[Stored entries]
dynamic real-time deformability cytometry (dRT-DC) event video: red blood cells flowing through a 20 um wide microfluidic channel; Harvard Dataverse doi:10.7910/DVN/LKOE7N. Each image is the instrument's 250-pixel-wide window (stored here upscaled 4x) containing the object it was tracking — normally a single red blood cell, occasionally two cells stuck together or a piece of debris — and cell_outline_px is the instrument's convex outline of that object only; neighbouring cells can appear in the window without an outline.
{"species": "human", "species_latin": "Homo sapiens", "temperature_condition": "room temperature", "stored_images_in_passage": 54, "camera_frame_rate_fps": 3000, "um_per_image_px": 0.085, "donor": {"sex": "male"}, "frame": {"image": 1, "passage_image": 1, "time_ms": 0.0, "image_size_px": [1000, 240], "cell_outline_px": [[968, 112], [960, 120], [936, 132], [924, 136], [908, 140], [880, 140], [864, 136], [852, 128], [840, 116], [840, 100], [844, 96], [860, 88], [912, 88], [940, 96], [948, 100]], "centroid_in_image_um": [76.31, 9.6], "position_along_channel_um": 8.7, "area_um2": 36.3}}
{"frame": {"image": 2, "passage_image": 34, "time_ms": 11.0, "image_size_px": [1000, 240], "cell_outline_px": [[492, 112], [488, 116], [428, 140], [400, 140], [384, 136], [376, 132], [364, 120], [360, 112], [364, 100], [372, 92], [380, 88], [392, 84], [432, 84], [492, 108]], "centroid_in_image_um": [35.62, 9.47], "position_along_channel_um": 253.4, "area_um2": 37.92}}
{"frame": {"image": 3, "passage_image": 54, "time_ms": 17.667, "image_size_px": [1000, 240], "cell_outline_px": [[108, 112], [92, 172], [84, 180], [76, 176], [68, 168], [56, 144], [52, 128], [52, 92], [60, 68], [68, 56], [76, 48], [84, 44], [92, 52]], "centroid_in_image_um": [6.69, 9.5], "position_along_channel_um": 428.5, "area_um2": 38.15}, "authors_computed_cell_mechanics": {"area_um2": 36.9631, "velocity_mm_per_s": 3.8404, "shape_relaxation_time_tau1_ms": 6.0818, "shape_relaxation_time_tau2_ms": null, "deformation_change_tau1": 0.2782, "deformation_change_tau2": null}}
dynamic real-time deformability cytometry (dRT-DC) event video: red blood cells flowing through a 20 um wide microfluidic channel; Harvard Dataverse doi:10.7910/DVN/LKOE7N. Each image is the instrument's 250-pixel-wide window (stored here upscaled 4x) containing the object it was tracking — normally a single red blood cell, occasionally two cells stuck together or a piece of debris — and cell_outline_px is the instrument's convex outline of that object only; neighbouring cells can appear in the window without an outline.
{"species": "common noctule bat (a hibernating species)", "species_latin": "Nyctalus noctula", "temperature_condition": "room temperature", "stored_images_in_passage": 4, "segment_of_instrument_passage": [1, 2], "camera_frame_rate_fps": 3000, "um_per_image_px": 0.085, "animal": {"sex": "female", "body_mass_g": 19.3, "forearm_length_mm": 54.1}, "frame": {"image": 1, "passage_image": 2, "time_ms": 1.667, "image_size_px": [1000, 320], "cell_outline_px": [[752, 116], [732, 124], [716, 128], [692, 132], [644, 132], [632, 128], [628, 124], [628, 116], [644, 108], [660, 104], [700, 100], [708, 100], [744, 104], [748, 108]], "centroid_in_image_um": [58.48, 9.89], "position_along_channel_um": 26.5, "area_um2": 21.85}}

= Aim =
Write out each line of the data above again, exactly as given.

= Task solution =
dynamic real-time deformability cytometry (dRT-DC) event video: red blood cells flowing through a 20 um wide microfluidic channel; Harvard Dataverse doi:10.7910/DVN/LKOE7N. Each image is the instrument's 250-pixel-wide window (stored here upscaled 4x) containing the object it was tracking — normally a single red blood cell, occasionally two cells stuck together or a piece of debris — and cell_outline_px is the instrument's convex outline of that object only; neighbouring cells can appear in the window without an outline.
{"species": "human", "species_latin": "Homo sapiens", "temperature_condition": "room temperature", "stored_images_in_passage": 54, "camera_frame_rate_fps": 3000, "um_per_image_px": 0.085, "donor": {"sex": "male"}, "frame": {"image": 1, "passage_image": 1, "time_ms": 0.0, "image_size_px": [1000, 240], "cell_outline_px": [[968, 112], [960, 120], [936, 132], [924, 136], [908, 140], [880, 140], [864, 136], [852, 128], [840, 116], [840, 100], [844, 96], [860, 88], [912, 88], [940, 96], [948, 100]], "centroid_in_image_um": [76.31, 9.6], "position_along_channel_um": 8.7, "area_um2": 36.3}}
{"frame": {"image": 2, "passage_image": 34, "time_ms": 11.0, "image_size_px": [1000, 240], "cell_outline_px": [[492, 112], [488, 116], [428, 140], [400, 140], [384, 136], [376, 132], [364, 120], [360, 112], [364, 100], [372, 92], [380, 88], [392, 84], [432, 84], [492, 108]], "centroid_in_image_um": [35.62, 9.47], "position_along_channel_um": 253.4, "area_um2": 37.92}}
{"frame": {"image": 3, "passage_image": 54, "time_ms": 17.667, "image_size_px": [1000, 240], "cell_outline_px": [[108, 112], [92, 172], [84, 180], [76, 176], [68, 168], [56, 144], [52, 128], [52, 92], [60, 68], [68, 56], [76, 48], [84, 44], [92, 52]], "centroid_in_image_um": [6.69, 9.5], "position_along_channel_um": 428.5, "area_um2": 38.15}, "authors_computed_cell_mechanics": {"area_um2": 36.9631, "velocity_mm_per_s": 3.8404, "shape_relaxation_time_tau1_ms": 6.0818, "shape_relaxation_time_tau2_ms": null, "deformation_change_tau1": 0.2782, "deformation_change_tau2": null}}
dynamic real-time deformability cytometry (dRT-DC) event video: red blood cells flowing through a 20 um wide microfluidic channel; Harvard Dataverse doi:10.7910/DVN/LKOE7N. Each image is the instrument's 250-pixel-wide window (stored here upscaled 4x) containing the object it was tracking — normally a single red blood cell, occasionally two cells stuck together or a piece of debris — and cell_outline_px is the instrument's convex outline of that object only; neighbouring cells can appear in the window without an outline.
{"species": "common noctule bat (a hibernating species)", "species_latin": "Nyctalus noctula", "temperature_condition": "room temperature", "stored_images_in_passage": 4, "segment_of_instrument_passage": [1, 2], "camera_frame_rate_fps": 3000, "um_per_image_px": 0.085, "animal": {"sex": "female", "body_mass_g": 19.3, "forearm_length_mm": 54.1}, "frame": {"image": 1, "passage_image": 2, "time_ms": 1.667, "image_size_px": [1000, 320], "cell_outline_px": [[752, 116], [732, 124], [716, 128], [692, 132], [644, 132], [632, 128], [628, 124], [628, 116], [644, 108], [660, 104], [700, 100], [708, 100], [744, 104], [748, 108]], "centroid_in_image_um": [58.48, 9.89], "position_along_channel_um": 26.5, "area_um2": 21.85}}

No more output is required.